On 31 December 1669, he was forced to his bed due to pleurisy. On 6 January 1670, he died in the convent attached to San Francesco a Ripa in Rome; he was buried in that church, where a chapel dedicates to his name still hosts his remnants. The friar had predicted that Innocent X and Alexander VII would be elected as popes and likewise predicted Clement IX would be elected as well. But he also managed to predict that Cardinal Emilio Altieri would be elected as pope - which happened not long after his death.

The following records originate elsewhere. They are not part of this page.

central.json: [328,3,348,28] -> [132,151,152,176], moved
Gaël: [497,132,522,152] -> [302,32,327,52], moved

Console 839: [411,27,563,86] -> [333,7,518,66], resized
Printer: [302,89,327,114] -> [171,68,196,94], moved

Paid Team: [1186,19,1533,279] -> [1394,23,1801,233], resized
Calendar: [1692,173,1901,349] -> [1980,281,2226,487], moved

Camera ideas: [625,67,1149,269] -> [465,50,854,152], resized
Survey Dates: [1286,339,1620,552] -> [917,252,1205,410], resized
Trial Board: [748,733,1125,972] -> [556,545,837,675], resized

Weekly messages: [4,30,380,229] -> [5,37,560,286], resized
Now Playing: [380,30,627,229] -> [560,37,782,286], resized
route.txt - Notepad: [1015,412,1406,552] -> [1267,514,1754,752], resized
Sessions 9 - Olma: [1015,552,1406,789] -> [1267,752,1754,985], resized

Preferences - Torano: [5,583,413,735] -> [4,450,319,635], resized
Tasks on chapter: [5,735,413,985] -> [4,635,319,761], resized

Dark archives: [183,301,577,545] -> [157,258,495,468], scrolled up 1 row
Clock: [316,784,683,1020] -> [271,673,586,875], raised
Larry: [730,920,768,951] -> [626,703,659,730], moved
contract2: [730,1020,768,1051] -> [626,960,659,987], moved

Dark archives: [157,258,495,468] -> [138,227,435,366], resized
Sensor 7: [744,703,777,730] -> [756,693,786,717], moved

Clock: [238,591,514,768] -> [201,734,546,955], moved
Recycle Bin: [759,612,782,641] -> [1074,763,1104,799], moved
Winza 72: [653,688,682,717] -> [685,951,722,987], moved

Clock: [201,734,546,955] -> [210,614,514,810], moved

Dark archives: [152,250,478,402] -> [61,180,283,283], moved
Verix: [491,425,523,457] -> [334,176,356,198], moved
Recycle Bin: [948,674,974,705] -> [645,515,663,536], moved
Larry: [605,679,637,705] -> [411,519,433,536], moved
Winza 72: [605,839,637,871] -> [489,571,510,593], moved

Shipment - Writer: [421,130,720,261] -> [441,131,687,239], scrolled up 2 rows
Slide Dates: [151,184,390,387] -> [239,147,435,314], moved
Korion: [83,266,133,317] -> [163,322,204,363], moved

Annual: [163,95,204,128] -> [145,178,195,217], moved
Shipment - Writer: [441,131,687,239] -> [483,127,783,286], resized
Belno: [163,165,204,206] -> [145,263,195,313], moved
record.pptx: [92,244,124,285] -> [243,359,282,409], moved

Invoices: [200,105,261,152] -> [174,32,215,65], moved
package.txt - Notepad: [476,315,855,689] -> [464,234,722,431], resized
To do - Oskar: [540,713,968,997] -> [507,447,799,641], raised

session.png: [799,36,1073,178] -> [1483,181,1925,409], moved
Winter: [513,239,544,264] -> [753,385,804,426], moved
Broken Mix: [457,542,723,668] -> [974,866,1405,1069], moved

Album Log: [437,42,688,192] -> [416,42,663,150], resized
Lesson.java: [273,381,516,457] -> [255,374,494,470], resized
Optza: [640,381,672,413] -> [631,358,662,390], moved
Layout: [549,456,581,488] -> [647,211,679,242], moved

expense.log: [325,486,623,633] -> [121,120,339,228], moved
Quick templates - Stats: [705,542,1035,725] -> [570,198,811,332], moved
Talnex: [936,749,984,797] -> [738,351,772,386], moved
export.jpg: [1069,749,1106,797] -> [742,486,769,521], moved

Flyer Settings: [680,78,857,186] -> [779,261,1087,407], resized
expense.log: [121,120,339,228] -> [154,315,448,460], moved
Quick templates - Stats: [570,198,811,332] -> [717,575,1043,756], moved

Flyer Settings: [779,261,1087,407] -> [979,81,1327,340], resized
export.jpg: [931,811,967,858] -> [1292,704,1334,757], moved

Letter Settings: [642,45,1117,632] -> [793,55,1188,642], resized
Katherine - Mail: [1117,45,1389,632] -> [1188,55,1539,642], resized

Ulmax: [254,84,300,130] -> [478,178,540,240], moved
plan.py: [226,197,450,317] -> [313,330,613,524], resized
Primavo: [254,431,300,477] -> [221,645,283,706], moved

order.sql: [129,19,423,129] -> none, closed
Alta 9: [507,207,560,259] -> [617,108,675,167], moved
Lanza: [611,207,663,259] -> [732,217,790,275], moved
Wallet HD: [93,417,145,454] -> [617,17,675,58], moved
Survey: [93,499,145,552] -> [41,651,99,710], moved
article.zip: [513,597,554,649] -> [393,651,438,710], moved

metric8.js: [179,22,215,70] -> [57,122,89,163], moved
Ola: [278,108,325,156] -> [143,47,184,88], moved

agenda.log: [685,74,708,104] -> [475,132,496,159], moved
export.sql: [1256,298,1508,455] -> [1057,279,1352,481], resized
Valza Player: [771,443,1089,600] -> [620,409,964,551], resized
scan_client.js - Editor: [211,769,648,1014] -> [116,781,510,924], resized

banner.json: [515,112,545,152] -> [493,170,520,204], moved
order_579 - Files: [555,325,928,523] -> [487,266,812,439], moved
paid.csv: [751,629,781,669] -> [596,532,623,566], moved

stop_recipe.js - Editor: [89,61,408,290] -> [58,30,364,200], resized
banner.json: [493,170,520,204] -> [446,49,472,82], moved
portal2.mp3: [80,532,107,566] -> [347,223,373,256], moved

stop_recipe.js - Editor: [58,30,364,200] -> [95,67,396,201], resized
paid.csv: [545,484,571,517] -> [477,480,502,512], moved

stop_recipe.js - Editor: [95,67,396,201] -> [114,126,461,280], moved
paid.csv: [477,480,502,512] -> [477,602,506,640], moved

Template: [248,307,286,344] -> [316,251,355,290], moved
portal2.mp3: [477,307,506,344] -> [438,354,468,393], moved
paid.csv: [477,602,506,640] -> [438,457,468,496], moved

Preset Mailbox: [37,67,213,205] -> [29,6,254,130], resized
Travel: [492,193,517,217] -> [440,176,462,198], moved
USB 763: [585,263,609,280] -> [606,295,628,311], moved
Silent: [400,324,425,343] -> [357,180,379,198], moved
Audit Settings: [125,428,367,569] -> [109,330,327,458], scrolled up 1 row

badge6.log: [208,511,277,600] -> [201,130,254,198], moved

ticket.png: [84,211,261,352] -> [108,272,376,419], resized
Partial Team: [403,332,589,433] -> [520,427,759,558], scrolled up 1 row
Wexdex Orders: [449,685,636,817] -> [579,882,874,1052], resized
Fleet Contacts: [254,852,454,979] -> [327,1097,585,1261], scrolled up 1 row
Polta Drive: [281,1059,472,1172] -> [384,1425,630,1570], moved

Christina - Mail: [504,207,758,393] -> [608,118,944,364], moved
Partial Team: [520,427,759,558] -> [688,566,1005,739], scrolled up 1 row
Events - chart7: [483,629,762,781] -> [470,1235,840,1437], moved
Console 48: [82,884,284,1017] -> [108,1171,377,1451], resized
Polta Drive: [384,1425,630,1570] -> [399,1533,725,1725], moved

The families of Rome held him in high esteem and even sought him out for advice. Families such as Ludovisi, Boncompagni, Borghese, Caetani, Cibo, Colonna, Orsini and Salviati regarded him well and sought him out wherever possible while cardinals such as Gianstefano Donghi, Francesco Barberini, Celio Piccolomini, Michelangelo Ricci, Cesare Facchinetti, Carlo Barberini and Benedetto Odescalchi - the future Pope Innocent XI - also did likewise.

==Sainthood==
Pope Clement XIV granted Charles the title of Venerable on 14 June 1772. After the ratification of two miracles attributed to his intercession on 1 October 1881, Pope Leo XIII beatified him on 22 January 1882 in Saint Peter's Basilica. The cause for his sainthood was opened on 4 August 1946. Pope Pius XII confirmed two additional miracles on 7 January 1958 but died before he could canonize the friar; Pope John XXIII canonized him on 12 April 1959 as a saint.

==Published works==
- Birth of Holy Mary's Novena
- Christmas Novena
- Holy Settenario
- Invalid Path of the Soul
- Jesus Christ's Talk about Life
- The Grandeurs of the Mercies of God
- The Three Ways

==Legacy==
Croatian Capuchin, Venerable Ante Antić (1893–1965) was his devotee, keeping Charles' picture above his bed.